## Assignment
Every entry that follows should be reproduced exactly.

## Dataset excerpts

============================================================

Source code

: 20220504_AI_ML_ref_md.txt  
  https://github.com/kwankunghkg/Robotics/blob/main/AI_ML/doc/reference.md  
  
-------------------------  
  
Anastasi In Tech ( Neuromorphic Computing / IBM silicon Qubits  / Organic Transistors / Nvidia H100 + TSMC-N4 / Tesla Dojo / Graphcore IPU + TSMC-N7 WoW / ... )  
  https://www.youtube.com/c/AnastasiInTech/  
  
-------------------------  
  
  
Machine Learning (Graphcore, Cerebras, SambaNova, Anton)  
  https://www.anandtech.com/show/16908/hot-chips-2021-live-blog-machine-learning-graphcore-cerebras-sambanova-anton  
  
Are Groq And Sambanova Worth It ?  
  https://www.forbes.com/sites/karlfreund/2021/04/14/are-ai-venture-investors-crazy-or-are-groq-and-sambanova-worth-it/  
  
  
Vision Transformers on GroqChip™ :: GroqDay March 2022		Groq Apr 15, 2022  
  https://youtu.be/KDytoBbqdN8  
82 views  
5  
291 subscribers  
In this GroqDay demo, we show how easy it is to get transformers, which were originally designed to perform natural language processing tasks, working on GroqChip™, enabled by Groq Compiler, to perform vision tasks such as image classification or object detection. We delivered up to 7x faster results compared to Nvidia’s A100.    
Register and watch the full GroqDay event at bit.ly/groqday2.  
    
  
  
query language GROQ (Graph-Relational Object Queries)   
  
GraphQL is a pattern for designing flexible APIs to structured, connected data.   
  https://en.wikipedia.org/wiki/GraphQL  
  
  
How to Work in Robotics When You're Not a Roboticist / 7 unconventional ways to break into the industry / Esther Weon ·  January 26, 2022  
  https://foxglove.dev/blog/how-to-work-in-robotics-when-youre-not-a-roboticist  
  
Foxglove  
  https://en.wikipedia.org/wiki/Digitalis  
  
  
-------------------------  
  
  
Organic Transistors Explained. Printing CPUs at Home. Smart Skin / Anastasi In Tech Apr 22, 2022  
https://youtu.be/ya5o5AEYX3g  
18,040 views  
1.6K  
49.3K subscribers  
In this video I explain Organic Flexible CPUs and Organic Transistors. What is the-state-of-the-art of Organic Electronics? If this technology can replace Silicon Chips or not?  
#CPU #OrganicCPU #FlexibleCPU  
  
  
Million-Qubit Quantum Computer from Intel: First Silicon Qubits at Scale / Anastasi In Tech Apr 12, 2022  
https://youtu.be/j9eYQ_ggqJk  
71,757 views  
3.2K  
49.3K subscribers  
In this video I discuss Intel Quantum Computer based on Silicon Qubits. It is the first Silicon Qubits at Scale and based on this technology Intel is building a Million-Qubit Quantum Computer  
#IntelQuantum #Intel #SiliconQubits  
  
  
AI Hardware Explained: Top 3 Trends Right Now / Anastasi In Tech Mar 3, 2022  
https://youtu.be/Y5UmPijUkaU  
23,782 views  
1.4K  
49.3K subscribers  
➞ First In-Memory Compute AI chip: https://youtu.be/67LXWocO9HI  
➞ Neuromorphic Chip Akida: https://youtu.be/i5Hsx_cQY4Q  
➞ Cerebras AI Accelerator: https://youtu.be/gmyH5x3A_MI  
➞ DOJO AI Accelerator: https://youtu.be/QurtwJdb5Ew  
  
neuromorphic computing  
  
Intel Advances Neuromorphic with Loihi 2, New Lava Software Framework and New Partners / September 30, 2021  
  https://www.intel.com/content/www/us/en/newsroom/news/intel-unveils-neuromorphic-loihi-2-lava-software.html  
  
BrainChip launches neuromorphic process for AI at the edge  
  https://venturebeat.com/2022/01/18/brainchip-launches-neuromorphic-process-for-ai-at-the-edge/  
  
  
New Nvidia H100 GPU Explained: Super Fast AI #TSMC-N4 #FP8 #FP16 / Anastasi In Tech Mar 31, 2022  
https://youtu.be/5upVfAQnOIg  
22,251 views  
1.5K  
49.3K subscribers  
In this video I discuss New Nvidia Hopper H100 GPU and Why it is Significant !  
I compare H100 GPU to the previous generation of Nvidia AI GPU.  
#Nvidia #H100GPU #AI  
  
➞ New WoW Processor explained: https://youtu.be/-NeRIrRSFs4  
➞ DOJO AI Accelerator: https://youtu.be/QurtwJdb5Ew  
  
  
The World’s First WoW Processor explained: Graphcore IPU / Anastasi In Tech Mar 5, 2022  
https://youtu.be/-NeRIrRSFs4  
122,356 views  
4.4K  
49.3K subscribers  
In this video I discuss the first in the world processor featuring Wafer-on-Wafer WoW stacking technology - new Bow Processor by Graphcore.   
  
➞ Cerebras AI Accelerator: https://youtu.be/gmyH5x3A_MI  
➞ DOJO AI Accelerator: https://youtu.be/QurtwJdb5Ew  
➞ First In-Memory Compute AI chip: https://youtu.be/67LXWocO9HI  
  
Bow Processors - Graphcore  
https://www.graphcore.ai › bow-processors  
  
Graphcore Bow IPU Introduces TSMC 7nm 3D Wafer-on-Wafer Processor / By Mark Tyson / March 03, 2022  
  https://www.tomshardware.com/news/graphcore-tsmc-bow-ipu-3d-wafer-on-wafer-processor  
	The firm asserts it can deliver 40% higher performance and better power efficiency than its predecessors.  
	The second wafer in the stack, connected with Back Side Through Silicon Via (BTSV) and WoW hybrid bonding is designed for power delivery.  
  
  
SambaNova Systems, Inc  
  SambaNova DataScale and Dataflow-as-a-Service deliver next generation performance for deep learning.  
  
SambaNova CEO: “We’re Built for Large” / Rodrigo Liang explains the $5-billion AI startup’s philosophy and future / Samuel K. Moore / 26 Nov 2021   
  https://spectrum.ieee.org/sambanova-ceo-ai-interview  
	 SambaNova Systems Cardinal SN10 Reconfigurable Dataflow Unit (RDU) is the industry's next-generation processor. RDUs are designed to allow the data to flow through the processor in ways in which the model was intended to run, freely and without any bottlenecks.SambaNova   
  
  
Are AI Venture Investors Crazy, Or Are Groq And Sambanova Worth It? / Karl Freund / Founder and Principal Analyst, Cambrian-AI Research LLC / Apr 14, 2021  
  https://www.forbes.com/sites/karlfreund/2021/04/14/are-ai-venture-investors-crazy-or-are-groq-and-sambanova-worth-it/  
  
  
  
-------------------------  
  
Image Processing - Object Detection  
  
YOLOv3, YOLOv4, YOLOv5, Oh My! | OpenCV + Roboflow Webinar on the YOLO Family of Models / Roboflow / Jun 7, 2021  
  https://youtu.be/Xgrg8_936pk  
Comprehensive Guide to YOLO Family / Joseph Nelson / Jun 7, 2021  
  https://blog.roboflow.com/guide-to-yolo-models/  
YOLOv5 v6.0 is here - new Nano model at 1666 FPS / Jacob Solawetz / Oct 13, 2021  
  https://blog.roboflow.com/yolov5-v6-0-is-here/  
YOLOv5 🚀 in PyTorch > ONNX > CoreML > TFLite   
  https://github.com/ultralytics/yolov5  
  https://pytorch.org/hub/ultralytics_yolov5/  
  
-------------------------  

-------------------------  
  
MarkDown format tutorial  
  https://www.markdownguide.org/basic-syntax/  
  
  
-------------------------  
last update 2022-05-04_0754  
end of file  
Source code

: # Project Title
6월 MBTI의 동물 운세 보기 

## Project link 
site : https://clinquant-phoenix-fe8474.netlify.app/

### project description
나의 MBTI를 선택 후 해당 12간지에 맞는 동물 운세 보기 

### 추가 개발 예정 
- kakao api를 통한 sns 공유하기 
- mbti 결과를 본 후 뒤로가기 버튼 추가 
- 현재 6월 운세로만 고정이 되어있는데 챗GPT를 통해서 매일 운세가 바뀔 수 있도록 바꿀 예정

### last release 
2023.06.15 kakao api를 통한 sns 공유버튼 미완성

============================================================

## Exercise solution
Source code

: 20220504_AI_ML_ref_md.txt  
  https://github.com/kwankunghkg/Robotics/blob/main/AI_ML/doc/reference.md  
  
-------------------------  
  
Anastasi In Tech ( Neuromorphic Computing / IBM silicon Qubits  / Organic Transistors / Nvidia H100 + TSMC-N4 / Tesla Dojo / Graphcore IPU + TSMC-N7 WoW / ... )  
  https://www.youtube.com/c/AnastasiInTech/  
  
-------------------------  
  
  
Machine Learning (Graphcore, Cerebras, SambaNova, Anton)  
  https://www.anandtech.com/show/16908/hot-chips-2021-live-blog-machine-learning-graphcore-cerebras-sambanova-anton  
  
Are Groq And Sambanova Worth It ?  
  https://www.forbes.com/sites/karlfreund/2021/04/14/are-ai-venture-investors-crazy-or-are-groq-and-sambanova-worth-it/  
  
  
Vision Transformers on GroqChip™ :: GroqDay March 2022		Groq Apr 15, 2022  
  https://youtu.be/KDytoBbqdN8  
82 views  
5  
291 subscribers  
In this GroqDay demo, we show how easy it is to get transformers, which were originally designed to perform natural language processing tasks, working on GroqChip™, enabled by Groq Compiler, to perform vision tasks such as image classification or object detection. We delivered up to 7x faster results compared to Nvidia’s A100.    
Register and watch the full GroqDay event at bit.ly/groqday2.  
    
  
  
query language GROQ (Graph-Relational Object Queries)   
  
GraphQL is a pattern for designing flexible APIs to structured, connected data.   
  https://en.wikipedia.org/wiki/GraphQL  
  
  
How to Work in Robotics When You're Not a Roboticist / 7 unconventional ways to break into the industry / Esther Weon ·  January 26, 2022  
  https://foxglove.dev/blog/how-to-work-in-robotics-when-youre-not-a-roboticist  
  
Foxglove  
  https://en.wikipedia.org/wiki/Digitalis  
  
  
-------------------------  
  
  
Organic Transistors Explained. Printing CPUs at Home. Smart Skin / Anastasi In Tech Apr 22, 2022  
https://youtu.be/ya5o5AEYX3g  
18,040 views  
1.6K  
49.3K subscribers  
In this video I explain Organic Flexible CPUs and Organic Transistors. What is the-state-of-the-art of Organic Electronics? If this technology can replace Silicon Chips or not?  
#CPU #OrganicCPU #FlexibleCPU  
  
  
Million-Qubit Quantum Computer from Intel: First Silicon Qubits at Scale / Anastasi In Tech Apr 12, 2022  
https://youtu.be/j9eYQ_ggqJk  
71,757 views  
3.2K  
49.3K subscribers  
In this video I discuss Intel Quantum Computer based on Silicon Qubits. It is the first Silicon Qubits at Scale and based on this technology Intel is building a Million-Qubit Quantum Computer  
#IntelQuantum #Intel #SiliconQubits  
  
  
AI Hardware Explained: Top 3 Trends Right Now / Anastasi In Tech Mar 3, 2022  
https://youtu.be/Y5UmPijUkaU  
23,782 views  
1.4K  
49.3K subscribers  
➞ First In-Memory Compute AI chip: https://youtu.be/67LXWocO9HI  
➞ Neuromorphic Chip Akida: https://youtu.be/i5Hsx_cQY4Q  
➞ Cerebras AI Accelerator: https://youtu.be/gmyH5x3A_MI  
➞ DOJO AI Accelerator: https://youtu.be/QurtwJdb5Ew  
  
neuromorphic computing  
  
Intel Advances Neuromorphic with Loihi 2, New Lava Software Framework and New Partners / September 30, 2021  
  https://www.intel.com/content/www/us/en/newsroom/news/intel-unveils-neuromorphic-loihi-2-lava-software.html  
  
BrainChip launches neuromorphic process for AI at the edge  
  https://venturebeat.com/2022/01/18/brainchip-launches-neuromorphic-process-for-ai-at-the-edge/  
  
  
New Nvidia H100 GPU Explained: Super Fast AI #TSMC-N4 #FP8 #FP16 / Anastasi In Tech Mar 31, 2022  
https://youtu.be/5upVfAQnOIg  
22,251 views  
1.5K  
49.3K subscribers  
In this video I discuss New Nvidia Hopper H100 GPU and Why it is Significant !  
I compare H100 GPU to the previous generation of Nvidia AI GPU.  
#Nvidia #H100GPU #AI  
  
➞ New WoW Processor explained: https://youtu.be/-NeRIrRSFs4  
➞ DOJO AI Accelerator: https://youtu.be/QurtwJdb5Ew  
  
  
The World’s First WoW Processor explained: Graphcore IPU / Anastasi In Tech Mar 5, 2022  
https://youtu.be/-NeRIrRSFs4  
122,356 views  
4.4K  
49.3K subscribers  
In this video I discuss the first in the world processor featuring Wafer-on-Wafer WoW stacking technology - new Bow Processor by Graphcore.   
  
➞ Cerebras AI Accelerator: https://youtu.be/gmyH5x3A_MI  
➞ DOJO AI Accelerator: https://youtu.be/QurtwJdb5Ew  
➞ First In-Memory Compute AI chip: https://youtu.be/67LXWocO9HI  
  
Bow Processors - Graphcore  
https://www.graphcore.ai › bow-processors  
  
Graphcore Bow IPU Introduces TSMC 7nm 3D Wafer-on-Wafer Processor / By Mark Tyson / March 03, 2022  
  https://www.tomshardware.com/news/graphcore-tsmc-bow-ipu-3d-wafer-on-wafer-processor  
	The firm asserts it can deliver 40% higher performance and better power efficiency than its predecessors.  
	The second wafer in the stack, connected with Back Side Through Silicon Via (BTSV) and WoW hybrid bonding is designed for power delivery.  
  
  
SambaNova Systems, Inc  
  SambaNova DataScale and Dataflow-as-a-Service deliver next generation performance for deep learning.  
  
SambaNova CEO: “We’re Built for Large” / Rodrigo Liang explains the $5-billion AI startup’s philosophy and future / Samuel K. Moore / 26 Nov 2021   
  https://spectrum.ieee.org/sambanova-ceo-ai-interview  
	 SambaNova Systems Cardinal SN10 Reconfigurable Dataflow Unit (RDU) is the industry's next-generation processor. RDUs are designed to allow the data to flow through the processor in ways in which the model was intended to run, freely and without any bottlenecks.SambaNova   
  
  
Are AI Venture Investors Crazy, Or Are Groq And Sambanova Worth It? / Karl Freund / Founder and Principal Analyst, Cambrian-AI Research LLC / Apr 14, 2021  
  https://www.forbes.com/sites/karlfreund/2021/04/14/are-ai-venture-investors-crazy-or-are-groq-and-sambanova-worth-it/  
  
  
  
-------------------------  
  
Image Processing - Object Detection  
  
YOLOv3, YOLOv4, YOLOv5, Oh My! | OpenCV + Roboflow Webinar on the YOLO Family of Models / Roboflow / Jun 7, 2021  
  https://youtu.be/Xgrg8_936pk  
Comprehensive Guide to YOLO Family / Joseph Nelson / Jun 7, 2021  
  https://blog.roboflow.com/guide-to-yolo-models/  
YOLOv5 v6.0 is here - new Nano model at 1666 FPS / Jacob Solawetz / Oct 13, 2021  
  https://blog.roboflow.com/yolov5-v6-0-is-here/  
YOLOv5 🚀 in PyTorch > ONNX > CoreML > TFLite   
  https://github.com/ultralytics/yolov5  
  https://pytorch.org/hub/ultralytics_yolov5/  
  
-------------------------  

-------------------------  
  
MarkDown format tutorial  
  https://www.markdownguide.org/basic-syntax/  
  
  
-------------------------  
last update 2022-05-04_0754  
end of file  
Source code

: # Project Title
6월 MBTI의 동물 운세 보기 

## Project link 
site : https://clinquant-phoenix-fe8474.netlify.app/

### project description
나의 MBTI를 선택 후 해당 12간지에 맞는 동물 운세 보기 

### 추가 개발 예정 
- kakao api를 통한 sns 공유하기 
- mbti 결과를 본 후 뒤로가기 버튼 추가 
- 현재 6월 운세로만 고정이 되어있는데 챗GPT를 통해서 매일 운세가 바뀔 수 있도록 바꿀 예정

### last release 
2023.06.15 kakao api를 통한 sns 공유버튼 미완성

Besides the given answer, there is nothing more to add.